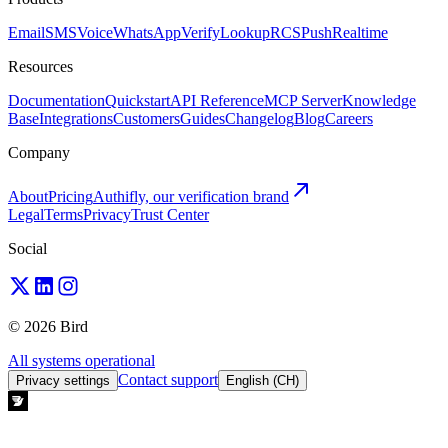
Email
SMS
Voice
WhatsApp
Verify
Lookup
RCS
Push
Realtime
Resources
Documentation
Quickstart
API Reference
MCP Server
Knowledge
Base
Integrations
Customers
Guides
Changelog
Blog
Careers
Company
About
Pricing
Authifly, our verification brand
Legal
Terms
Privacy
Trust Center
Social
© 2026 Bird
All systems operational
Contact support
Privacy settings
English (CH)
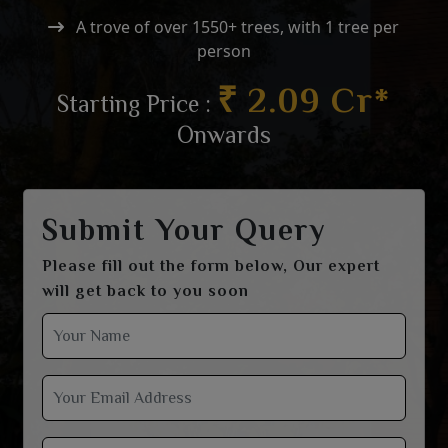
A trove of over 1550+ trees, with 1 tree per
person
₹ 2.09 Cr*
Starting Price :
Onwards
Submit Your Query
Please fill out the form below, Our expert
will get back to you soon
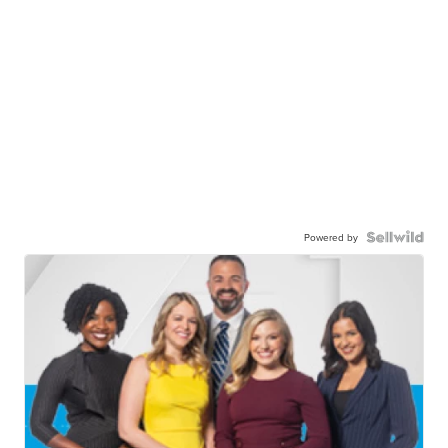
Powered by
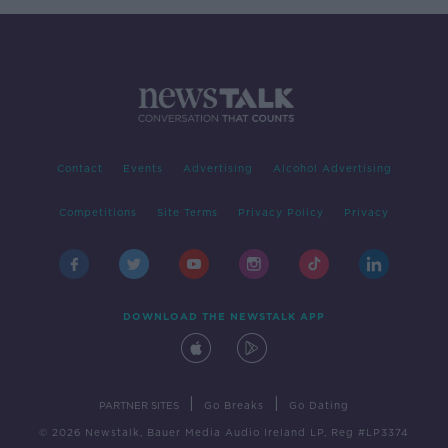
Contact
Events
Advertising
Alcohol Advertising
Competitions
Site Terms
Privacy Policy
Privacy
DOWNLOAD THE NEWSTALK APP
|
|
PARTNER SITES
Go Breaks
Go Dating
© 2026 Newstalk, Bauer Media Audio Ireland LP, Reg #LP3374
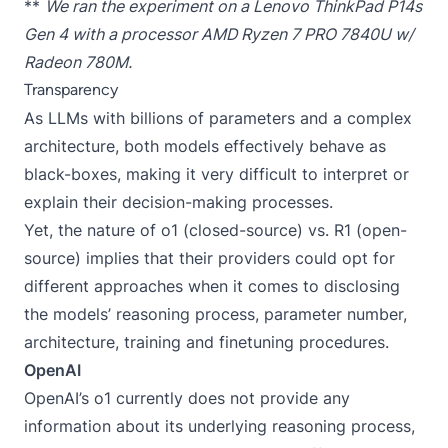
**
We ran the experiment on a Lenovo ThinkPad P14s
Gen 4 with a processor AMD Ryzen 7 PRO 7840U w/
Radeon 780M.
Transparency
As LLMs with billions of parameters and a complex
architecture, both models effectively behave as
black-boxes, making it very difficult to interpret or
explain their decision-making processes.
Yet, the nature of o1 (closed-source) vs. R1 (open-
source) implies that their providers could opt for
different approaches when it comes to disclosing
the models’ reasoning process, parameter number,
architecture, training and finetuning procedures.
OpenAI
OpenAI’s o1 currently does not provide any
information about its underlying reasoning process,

=====

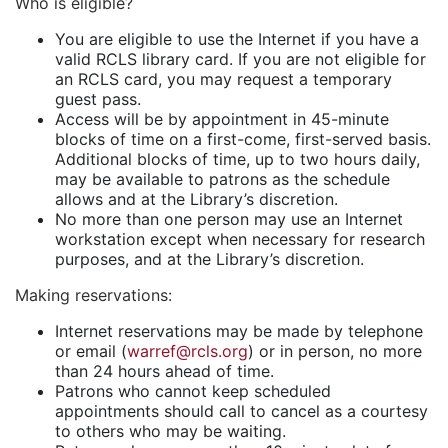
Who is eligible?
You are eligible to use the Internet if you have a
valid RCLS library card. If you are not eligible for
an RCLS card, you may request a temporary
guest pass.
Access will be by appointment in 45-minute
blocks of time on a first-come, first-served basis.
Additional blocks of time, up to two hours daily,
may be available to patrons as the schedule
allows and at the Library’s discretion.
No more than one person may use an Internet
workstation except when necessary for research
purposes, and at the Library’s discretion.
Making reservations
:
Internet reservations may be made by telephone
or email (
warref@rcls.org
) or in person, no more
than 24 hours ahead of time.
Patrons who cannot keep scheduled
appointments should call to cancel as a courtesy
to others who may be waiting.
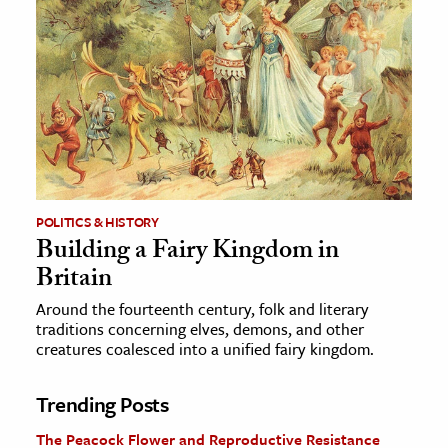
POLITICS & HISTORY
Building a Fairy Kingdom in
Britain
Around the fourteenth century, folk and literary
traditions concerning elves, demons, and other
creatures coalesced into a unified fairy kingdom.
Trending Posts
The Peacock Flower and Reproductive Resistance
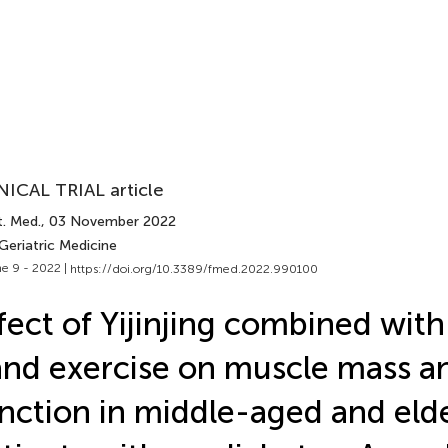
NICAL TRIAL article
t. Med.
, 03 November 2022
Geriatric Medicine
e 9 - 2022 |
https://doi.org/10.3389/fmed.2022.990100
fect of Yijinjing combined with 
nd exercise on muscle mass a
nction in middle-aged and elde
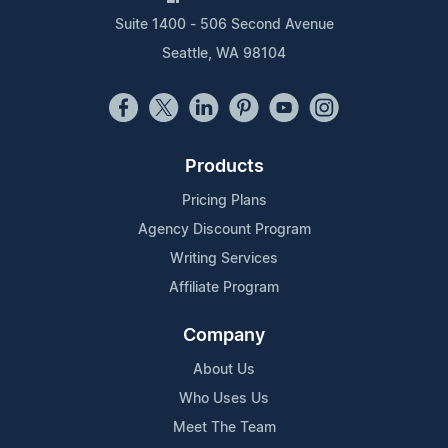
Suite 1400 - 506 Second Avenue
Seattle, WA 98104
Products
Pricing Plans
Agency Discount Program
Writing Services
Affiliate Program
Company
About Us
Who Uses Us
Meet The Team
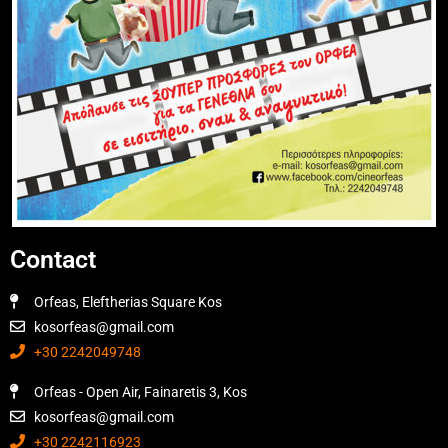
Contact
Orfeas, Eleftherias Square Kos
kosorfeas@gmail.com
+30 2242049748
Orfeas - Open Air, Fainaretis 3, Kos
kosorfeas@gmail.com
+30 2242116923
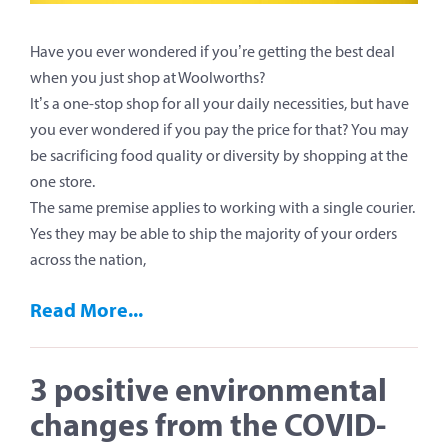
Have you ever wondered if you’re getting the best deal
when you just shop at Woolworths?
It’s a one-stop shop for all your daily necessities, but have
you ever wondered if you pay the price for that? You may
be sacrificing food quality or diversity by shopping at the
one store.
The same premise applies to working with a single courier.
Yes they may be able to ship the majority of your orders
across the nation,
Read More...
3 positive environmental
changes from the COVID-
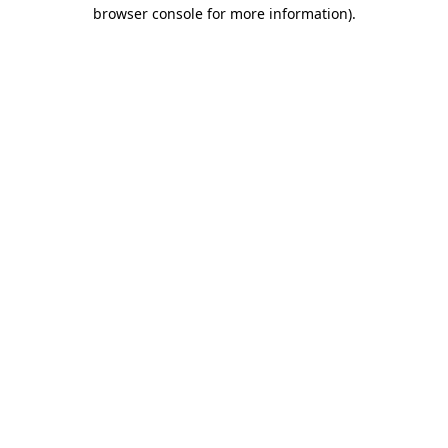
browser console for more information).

=====

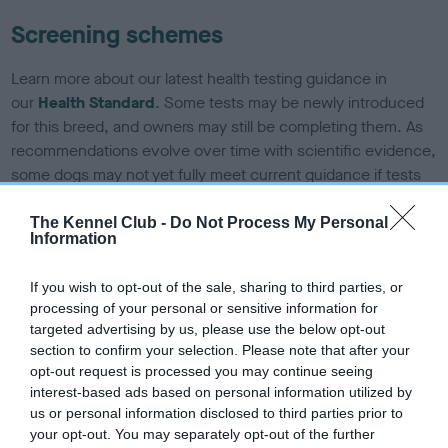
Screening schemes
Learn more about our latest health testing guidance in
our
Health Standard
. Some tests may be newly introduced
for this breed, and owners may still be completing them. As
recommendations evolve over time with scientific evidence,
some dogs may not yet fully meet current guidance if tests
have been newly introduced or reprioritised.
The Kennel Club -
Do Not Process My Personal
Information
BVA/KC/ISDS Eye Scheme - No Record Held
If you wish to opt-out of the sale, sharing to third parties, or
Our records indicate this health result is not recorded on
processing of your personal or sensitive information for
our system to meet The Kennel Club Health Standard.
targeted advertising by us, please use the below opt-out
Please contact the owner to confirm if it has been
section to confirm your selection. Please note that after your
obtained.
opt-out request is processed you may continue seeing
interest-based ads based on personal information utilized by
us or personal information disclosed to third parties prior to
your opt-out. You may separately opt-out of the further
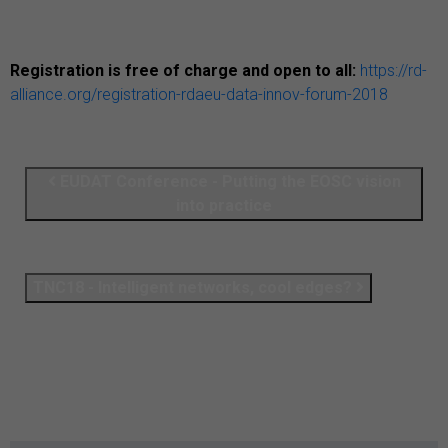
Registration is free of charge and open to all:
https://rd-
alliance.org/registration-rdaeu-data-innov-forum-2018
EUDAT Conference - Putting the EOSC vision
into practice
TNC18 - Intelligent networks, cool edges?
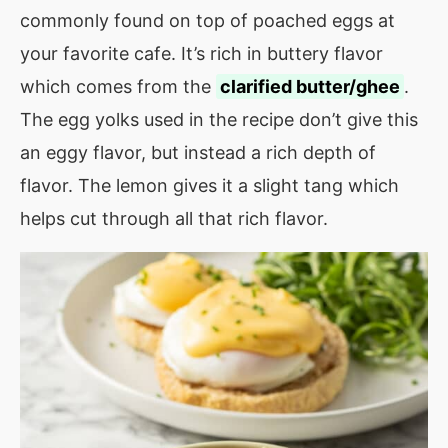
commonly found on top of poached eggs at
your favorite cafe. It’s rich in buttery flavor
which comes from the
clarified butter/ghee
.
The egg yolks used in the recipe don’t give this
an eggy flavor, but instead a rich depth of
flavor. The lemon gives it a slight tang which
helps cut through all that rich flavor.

=====

- WHAT TO DO
Print, from the entries above, the line with "your favorite cafe.", the line with "helps cut through all that rich flavor." and all lines between them, exactly and with nothing else.

- TASK ANSWER
your favorite cafe. It’s rich in buttery flavor
which comes from the
clarified butter/ghee
.
The egg yolks used in the recipe don’t give this
an eggy flavor, but instead a rich depth of
flavor. The lemon gives it a slight tang which
helps cut through all that rich flavor.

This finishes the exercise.